Но вернемся снова в шестидесятые. «Хрущёвская оттепель» сменившая сталинизм, дала надежду узнать что-то о судьбе репрессированного Отто Адамовича Мезиса.
Вспоминает Эмилия:«Когда мой отец со своей сестрой поехали на процесс по реабилитации, то спросили про могилу. Там удивились: о какой могиле идет речь? Там расстрельные процессы шли каждый день, и в общую могилу закапывали всех, потом трактором заравнивали».
К периоду шестидесятых годов следует отнести не только утраты, но и хорошие вести. У маминой сестры Шуры нашелся муж Анатолий. В войну он попал в плен и был узником Бухенвальда. Какой-то немецкий барон взял его в работники, этим и спас. После освобождения его долго держали в проверочном лагере, и там предложили поработать на урановых рудниках в Узбекистане. Домой он не писал и объявился только в 1956 году, в праздник Смоленской божьей матери. Сестра мамы Шура после этого уехала с ним. Там в Ленинабаде она работала учительницей, а муж ее, Анатолий, в шахте электриком. Вернулись на родину они уже пенсионерами и купили домик в Ярославле, за Волгой.
Вспоминает Эмилия: «Дядя Толя был очень живучий, все, с кем он поехал на шахту в Узбекистан, умерли, а он ещё долго жил, пережил и жену свою, Шуру.
У Шуры перед войной, с небольшим интервалом, родились две девочки: Ирина и Люся. Они остались с бабушкой и дедушкой в деревне. Ирина вышла замуж и жила в деревне Пески Некрасовского района, Люся – в какой-то другой деревне. В Песках я у неё гостила, там почти под окнами течёт Волга. Красота! Пожалуй, у всех детей Нестеровых была тяжёлая жизнь, кроме, разве что, Марии (но у нее муж был пьяницей) да Федора – он спокойно прожил в Ярославле всю свою жизнь (от войны у него была бронь). Младшему брату Василию не повезло с детьми: девочка Леночка родилась недоразвитая, училась в спец. школе, затем её устроили на фабрику. Мальчик родился нормальным, но его, недолго думая, тоже отправили в ту же школу».
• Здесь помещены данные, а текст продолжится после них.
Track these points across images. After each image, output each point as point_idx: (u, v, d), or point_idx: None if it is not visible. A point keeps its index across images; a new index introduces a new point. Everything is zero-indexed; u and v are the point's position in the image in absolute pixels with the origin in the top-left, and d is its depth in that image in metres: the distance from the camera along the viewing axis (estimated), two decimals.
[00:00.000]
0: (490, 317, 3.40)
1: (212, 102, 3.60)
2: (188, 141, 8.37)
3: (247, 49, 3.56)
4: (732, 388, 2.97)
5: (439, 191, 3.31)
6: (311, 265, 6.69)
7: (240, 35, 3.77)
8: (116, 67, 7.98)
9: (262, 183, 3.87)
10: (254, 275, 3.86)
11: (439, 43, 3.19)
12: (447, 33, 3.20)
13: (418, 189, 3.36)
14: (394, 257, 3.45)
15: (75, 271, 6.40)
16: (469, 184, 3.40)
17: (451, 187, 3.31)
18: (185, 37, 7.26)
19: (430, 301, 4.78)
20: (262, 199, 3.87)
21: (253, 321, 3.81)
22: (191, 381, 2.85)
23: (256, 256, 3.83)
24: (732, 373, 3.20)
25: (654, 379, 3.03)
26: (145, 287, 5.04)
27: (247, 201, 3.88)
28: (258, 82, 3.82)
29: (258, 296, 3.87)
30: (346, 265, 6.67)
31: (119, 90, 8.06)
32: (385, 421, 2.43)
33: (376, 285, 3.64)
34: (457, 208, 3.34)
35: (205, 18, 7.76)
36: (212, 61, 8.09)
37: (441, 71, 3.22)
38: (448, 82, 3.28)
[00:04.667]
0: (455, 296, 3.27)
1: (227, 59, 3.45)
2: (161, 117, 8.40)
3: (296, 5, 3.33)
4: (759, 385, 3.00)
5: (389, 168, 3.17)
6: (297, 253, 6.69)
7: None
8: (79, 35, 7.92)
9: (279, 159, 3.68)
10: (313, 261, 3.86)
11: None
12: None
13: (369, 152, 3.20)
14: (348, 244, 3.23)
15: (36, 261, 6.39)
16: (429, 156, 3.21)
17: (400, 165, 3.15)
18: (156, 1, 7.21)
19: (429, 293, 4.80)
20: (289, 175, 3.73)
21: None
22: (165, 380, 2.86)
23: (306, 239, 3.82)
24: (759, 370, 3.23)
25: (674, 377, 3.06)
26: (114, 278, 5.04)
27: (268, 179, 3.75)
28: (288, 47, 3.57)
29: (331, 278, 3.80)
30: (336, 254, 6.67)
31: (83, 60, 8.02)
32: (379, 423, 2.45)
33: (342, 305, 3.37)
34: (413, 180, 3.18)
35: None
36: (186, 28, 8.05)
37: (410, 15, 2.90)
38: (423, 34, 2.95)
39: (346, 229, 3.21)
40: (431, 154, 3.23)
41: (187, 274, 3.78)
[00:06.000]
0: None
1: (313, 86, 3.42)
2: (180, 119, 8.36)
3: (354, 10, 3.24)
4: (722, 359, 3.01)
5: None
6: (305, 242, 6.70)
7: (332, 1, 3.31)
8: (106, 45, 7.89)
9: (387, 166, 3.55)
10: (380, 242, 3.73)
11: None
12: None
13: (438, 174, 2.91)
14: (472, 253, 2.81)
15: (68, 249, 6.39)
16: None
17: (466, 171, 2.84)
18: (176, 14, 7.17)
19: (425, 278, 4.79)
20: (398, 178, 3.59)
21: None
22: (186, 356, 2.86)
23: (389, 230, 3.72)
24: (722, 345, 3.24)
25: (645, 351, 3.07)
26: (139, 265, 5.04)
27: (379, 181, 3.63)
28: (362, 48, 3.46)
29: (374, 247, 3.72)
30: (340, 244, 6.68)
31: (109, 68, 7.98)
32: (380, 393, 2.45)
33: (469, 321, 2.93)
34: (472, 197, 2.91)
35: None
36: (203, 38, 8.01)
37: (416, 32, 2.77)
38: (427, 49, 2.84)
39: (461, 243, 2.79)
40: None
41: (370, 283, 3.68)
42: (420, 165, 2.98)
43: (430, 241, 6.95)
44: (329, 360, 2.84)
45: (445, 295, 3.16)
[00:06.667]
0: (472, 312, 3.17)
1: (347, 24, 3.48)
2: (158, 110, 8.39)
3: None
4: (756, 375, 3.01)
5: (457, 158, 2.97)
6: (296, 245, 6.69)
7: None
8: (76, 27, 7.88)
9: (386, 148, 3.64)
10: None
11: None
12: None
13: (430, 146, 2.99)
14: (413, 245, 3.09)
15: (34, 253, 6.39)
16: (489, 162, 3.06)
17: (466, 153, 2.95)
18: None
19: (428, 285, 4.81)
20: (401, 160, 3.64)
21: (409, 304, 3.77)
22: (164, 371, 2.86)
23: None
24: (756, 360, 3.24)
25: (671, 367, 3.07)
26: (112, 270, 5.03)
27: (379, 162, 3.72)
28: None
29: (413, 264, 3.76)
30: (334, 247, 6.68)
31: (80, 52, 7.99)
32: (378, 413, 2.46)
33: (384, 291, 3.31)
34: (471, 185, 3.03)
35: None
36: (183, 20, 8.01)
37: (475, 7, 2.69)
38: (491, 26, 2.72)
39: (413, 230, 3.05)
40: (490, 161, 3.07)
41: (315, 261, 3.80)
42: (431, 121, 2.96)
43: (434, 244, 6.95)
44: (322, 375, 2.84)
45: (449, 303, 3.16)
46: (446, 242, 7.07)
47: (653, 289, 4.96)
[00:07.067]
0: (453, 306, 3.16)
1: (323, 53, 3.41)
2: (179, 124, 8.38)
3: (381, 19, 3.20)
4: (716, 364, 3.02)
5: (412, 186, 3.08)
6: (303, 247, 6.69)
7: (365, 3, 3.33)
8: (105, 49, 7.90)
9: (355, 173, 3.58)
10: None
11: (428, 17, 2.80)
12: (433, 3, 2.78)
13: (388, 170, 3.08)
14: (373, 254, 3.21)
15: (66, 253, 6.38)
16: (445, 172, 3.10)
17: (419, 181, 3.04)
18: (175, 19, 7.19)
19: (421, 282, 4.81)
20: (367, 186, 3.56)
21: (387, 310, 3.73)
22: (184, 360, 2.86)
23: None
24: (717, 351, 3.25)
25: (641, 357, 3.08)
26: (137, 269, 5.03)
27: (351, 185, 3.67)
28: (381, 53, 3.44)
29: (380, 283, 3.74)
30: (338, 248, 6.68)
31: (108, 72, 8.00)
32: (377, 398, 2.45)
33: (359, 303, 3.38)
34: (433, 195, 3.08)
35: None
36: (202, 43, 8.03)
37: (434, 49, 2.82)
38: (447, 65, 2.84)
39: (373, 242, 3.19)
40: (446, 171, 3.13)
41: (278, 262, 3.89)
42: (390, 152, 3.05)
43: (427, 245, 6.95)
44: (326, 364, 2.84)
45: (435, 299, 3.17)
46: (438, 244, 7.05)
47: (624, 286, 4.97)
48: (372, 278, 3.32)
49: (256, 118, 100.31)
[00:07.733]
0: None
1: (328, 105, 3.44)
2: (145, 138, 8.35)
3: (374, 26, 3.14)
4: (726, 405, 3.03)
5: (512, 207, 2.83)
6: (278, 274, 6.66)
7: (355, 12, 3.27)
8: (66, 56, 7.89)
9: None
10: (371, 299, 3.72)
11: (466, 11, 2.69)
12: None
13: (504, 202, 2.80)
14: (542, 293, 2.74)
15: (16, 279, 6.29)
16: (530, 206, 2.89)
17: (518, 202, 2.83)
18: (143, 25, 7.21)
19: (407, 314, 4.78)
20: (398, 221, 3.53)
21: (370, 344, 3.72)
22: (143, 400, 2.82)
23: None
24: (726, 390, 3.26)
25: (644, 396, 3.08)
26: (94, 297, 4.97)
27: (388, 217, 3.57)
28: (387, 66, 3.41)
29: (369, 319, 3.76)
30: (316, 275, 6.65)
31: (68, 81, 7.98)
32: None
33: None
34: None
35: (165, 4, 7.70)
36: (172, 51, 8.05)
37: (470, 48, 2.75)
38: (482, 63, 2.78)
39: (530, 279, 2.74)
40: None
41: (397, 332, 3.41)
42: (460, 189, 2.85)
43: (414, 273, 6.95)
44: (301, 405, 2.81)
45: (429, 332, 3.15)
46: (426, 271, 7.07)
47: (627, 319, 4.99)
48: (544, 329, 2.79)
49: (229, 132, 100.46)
Где-то в 1960 году начались проблемы и у моей мамы. Она только что (в 1959 году) родила мою сестренку Наташу, и, казалось бы, все было хорошо, но тут пришла беда от папы. Он как баянист, да еще работающий на двух музыкальных работах, постоянно был в центре различных тусовок. Концерты и особенно свадьбы, часто сопровождались и заканчивались выпивкой, особенно для баяниста. Какая же свадьба без баяна? А баянисту, по неписаному правилу, полагалось налить – так он постепенно пристрастился к алкоголю. Вначале это было не так заметно. Дело в том, что в нашей коммуналке, кроме нас, проживала тогда вся музыкальная элита города: директор музыкальной школы, в которой работал отец (Дмитрий Румянцев), известный впоследствии дирижер Сергеев (именем которого ныне назван городской симфонический оркестр) и другие музыкальные работники. И папа в кругу их внимания держался, не позволяя себе выпить лишнего. Но уже тогда начались его первые ссоры с мамой, они еще не носили какого-то непримиримого характера. Помню, поссорившись с матерью, отец забрал меня у нее, и отвел к брату Аркадию, который жил в то время в Ростове на улице Ленинской, в помещении церкви Покрова Святой Богородицы, под самым куполом. Это место я запомнил, уж больно оно было диковинное. Ссора была не долгой, и вскоре я вернулся домой.